▸ Assignment: Reproduce the records below exactly as given.

▸ Records for processing:
---*---

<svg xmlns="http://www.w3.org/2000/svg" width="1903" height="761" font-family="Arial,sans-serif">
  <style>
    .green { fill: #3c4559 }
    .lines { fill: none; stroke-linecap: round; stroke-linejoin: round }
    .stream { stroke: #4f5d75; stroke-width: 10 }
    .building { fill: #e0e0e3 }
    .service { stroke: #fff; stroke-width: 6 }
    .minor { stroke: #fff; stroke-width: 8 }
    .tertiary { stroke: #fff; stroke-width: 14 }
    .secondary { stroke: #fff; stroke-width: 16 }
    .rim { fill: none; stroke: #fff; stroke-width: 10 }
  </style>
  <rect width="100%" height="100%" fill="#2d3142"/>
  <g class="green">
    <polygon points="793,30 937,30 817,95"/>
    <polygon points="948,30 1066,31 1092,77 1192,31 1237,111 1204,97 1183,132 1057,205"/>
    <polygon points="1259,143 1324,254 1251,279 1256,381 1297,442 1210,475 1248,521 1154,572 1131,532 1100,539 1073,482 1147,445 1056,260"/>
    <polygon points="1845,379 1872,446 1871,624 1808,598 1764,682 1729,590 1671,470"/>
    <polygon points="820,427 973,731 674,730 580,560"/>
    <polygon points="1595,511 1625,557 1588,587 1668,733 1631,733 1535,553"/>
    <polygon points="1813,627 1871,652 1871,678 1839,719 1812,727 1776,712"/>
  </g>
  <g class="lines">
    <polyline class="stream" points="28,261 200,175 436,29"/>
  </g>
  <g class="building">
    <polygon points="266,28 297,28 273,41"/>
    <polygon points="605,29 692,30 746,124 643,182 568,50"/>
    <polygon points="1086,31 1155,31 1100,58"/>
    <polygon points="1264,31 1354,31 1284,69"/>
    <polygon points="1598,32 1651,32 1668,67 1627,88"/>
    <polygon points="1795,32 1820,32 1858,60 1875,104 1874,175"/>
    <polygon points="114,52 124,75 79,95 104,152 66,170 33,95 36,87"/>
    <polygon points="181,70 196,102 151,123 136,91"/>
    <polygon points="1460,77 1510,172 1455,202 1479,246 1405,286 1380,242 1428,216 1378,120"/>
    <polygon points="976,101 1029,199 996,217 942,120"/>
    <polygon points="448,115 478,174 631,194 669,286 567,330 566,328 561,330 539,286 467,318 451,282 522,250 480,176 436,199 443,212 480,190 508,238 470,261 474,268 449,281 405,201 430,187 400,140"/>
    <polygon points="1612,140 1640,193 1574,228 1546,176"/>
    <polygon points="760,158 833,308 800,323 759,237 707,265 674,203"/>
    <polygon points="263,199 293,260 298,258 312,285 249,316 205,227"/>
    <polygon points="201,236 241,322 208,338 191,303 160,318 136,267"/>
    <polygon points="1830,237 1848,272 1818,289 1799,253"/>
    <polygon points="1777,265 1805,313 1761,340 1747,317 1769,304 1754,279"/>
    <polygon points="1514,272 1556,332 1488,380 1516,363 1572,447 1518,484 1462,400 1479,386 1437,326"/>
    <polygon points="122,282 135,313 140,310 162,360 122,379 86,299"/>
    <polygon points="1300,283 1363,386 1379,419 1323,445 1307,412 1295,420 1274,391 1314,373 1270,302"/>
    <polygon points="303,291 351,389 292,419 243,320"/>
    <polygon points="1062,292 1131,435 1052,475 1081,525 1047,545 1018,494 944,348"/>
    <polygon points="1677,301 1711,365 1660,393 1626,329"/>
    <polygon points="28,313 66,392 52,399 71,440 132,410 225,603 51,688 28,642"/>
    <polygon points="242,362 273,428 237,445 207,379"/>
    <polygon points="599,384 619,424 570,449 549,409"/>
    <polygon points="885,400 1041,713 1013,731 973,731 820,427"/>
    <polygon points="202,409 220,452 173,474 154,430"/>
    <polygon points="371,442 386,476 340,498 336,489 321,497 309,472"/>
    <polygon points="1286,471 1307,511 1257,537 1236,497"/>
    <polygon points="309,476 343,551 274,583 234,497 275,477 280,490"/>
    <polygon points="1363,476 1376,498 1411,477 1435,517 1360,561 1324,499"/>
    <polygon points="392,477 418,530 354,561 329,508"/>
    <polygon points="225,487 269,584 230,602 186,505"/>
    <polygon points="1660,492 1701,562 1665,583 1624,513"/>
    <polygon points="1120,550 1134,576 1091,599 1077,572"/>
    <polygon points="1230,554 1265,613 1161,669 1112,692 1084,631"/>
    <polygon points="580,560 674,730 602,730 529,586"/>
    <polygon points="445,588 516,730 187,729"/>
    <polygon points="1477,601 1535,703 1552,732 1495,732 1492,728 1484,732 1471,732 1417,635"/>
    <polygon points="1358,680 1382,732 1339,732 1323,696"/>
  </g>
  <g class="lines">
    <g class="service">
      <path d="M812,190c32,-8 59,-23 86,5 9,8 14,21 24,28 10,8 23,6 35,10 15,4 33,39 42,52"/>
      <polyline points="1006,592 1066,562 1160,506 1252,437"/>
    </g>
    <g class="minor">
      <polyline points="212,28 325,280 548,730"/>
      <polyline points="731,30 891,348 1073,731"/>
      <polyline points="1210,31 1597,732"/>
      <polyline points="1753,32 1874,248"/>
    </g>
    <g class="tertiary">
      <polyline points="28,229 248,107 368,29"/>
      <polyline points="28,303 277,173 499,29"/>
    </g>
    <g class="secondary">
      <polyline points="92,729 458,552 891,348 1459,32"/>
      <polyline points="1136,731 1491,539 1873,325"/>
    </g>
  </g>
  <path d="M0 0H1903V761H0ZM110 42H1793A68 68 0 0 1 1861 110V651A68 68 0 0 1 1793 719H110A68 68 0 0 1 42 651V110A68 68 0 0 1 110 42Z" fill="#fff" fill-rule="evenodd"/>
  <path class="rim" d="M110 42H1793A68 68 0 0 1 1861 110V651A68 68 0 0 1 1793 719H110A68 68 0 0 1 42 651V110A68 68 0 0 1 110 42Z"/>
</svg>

---*---

▸ Solution to the exercise:
<svg xmlns="http://www.w3.org/2000/svg" width="1903" height="761" font-family="Arial,sans-serif">
  <style>
    .green { fill: #3c4559 }
    .lines { fill: none; stroke-linecap: round; stroke-linejoin: round }
    .stream { stroke: #4f5d75; stroke-width: 10 }
    .building { fill: #e0e0e3 }
    .service { stroke: #fff; stroke-width: 6 }
    .minor { stroke: #fff; stroke-width: 8 }
    .tertiary { stroke: #fff; stroke-width: 14 }
    .secondary { stroke: #fff; stroke-width: 16 }
    .rim { fill: none; stroke: #fff; stroke-width: 10 }
  </style>
  <rect width="100%" height="100%" fill="#2d3142"/>
  <g class="green">
    <polygon points="793,30 937,30 817,95"/>
    <polygon points="948,30 1066,31 1092,77 1192,31 1237,111 1204,97 1183,132 1057,205"/>
    <polygon points="1259,143 1324,254 1251,279 1256,381 1297,442 1210,475 1248,521 1154,572 1131,532 1100,539 1073,482 1147,445 1056,260"/>
    <polygon points="1845,379 1872,446 1871,624 1808,598 1764,682 1729,590 1671,470"/>
    <polygon points="820,427 973,731 674,730 580,560"/>
    <polygon points="1595,511 1625,557 1588,587 1668,733 1631,733 1535,553"/>
    <polygon points="1813,627 1871,652 1871,678 1839,719 1812,727 1776,712"/>
  </g>
  <g class="lines">
    <polyline class="stream" points="28,261 200,175 436,29"/>
  </g>
  <g class="building">
    <polygon points="266,28 297,28 273,41"/>
    <polygon points="605,29 692,30 746,124 643,182 568,50"/>
    <polygon points="1086,31 1155,31 1100,58"/>
    <polygon points="1264,31 1354,31 1284,69"/>
    <polygon points="1598,32 1651,32 1668,67 1627,88"/>
    <polygon points="1795,32 1820,32 1858,60 1875,104 1874,175"/>
    <polygon points="114,52 124,75 79,95 104,152 66,170 33,95 36,87"/>
    <polygon points="181,70 196,102 151,123 136,91"/>
    <polygon points="1460,77 1510,172 1455,202 1479,246 1405,286 1380,242 1428,216 1378,120"/>
    <polygon points="976,101 1029,199 996,217 942,120"/>
    <polygon points="448,115 478,174 631,194 669,286 567,330 566,328 561,330 539,286 467,318 451,282 522,250 480,176 436,199 443,212 480,190 508,238 470,261 474,268 449,281 405,201 430,187 400,140"/>
    <polygon points="1612,140 1640,193 1574,228 1546,176"/>
    <polygon points="760,158 833,308 800,323 759,237 707,265 674,203"/>
    <polygon points="263,199 293,260 298,258 312,285 249,316 205,227"/>
    <polygon points="201,236 241,322 208,338 191,303 160,318 136,267"/>
    <polygon points="1830,237 1848,272 1818,289 1799,253"/>
    <polygon points="1777,265 1805,313 1761,340 1747,317 1769,304 1754,279"/>
    <polygon points="1514,272 1556,332 1488,380 1516,363 1572,447 1518,484 1462,400 1479,386 1437,326"/>
    <polygon points="122,282 135,313 140,310 162,360 122,379 86,299"/>
    <polygon points="1300,283 1363,386 1379,419 1323,445 1307,412 1295,420 1274,391 1314,373 1270,302"/>
    <polygon points="303,291 351,389 292,419 243,320"/>
    <polygon points="1062,292 1131,435 1052,475 1081,525 1047,545 1018,494 944,348"/>
    <polygon points="1677,301 1711,365 1660,393 1626,329"/>
    <polygon points="28,313 66,392 52,399 71,440 132,410 225,603 51,688 28,642"/>
    <polygon points="242,362 273,428 237,445 207,379"/>
    <polygon points="599,384 619,424 570,449 549,409"/>
    <polygon points="885,400 1041,713 1013,731 973,731 820,427"/>
    <polygon points="202,409 220,452 173,474 154,430"/>
    <polygon points="371,442 386,476 340,498 336,489 321,497 309,472"/>
    <polygon points="1286,471 1307,511 1257,537 1236,497"/>
    <polygon points="309,476 343,551 274,583 234,497 275,477 280,490"/>
    <polygon points="1363,476 1376,498 1411,477 1435,517 1360,561 1324,499"/>
    <polygon points="392,477 418,530 354,561 329,508"/>
    <polygon points="225,487 269,584 230,602 186,505"/>
    <polygon points="1660,492 1701,562 1665,583 1624,513"/>
    <polygon points="1120,550 1134,576 1091,599 1077,572"/>
    <polygon points="1230,554 1265,613 1161,669 1112,692 1084,631"/>
    <polygon points="580,560 674,730 602,730 529,586"/>
    <polygon points="445,588 516,730 187,729"/>
    <polygon points="1477,601 1535,703 1552,732 1495,732 1492,728 1484,732 1471,732 1417,635"/>
    <polygon points="1358,680 1382,732 1339,732 1323,696"/>
  </g>
  <g class="lines">
    <g class="service">
      <path d="M812,190c32,-8 59,-23 86,5 9,8 14,21 24,28 10,8 23,6 35,10 15,4 33,39 42,52"/>
      <polyline points="1006,592 1066,562 1160,506 1252,437"/>
    </g>
    <g class="minor">
      <polyline points="212,28 325,280 548,730"/>
      <polyline points="731,30 891,348 1073,731"/>
      <polyline points="1210,31 1597,732"/>
      <polyline points="1753,32 1874,248"/>
    </g>
    <g class="tertiary">
      <polyline points="28,229 248,107 368,29"/>
      <polyline points="28,303 277,173 499,29"/>
    </g>
    <g class="secondary">
      <polyline points="92,729 458,552 891,348 1459,32"/>
      <polyline points="1136,731 1491,539 1873,325"/>
    </g>
  </g>
  <path d="M0 0H1903V761H0ZM110 42H1793A68 68 0 0 1 1861 110V651A68 68 0 0 1 1793 719H110A68 68 0 0 1 42 651V110A68 68 0 0 1 110 42Z" fill="#fff" fill-rule="evenodd"/>
  <path class="rim" d="M110 42H1793A68 68 0 0 1 1861 110V651A68 68 0 0 1 1793 719H110A68 68 0 0 1 42 651V110A68 68 0 0 1 110 42Z"/>
</svg>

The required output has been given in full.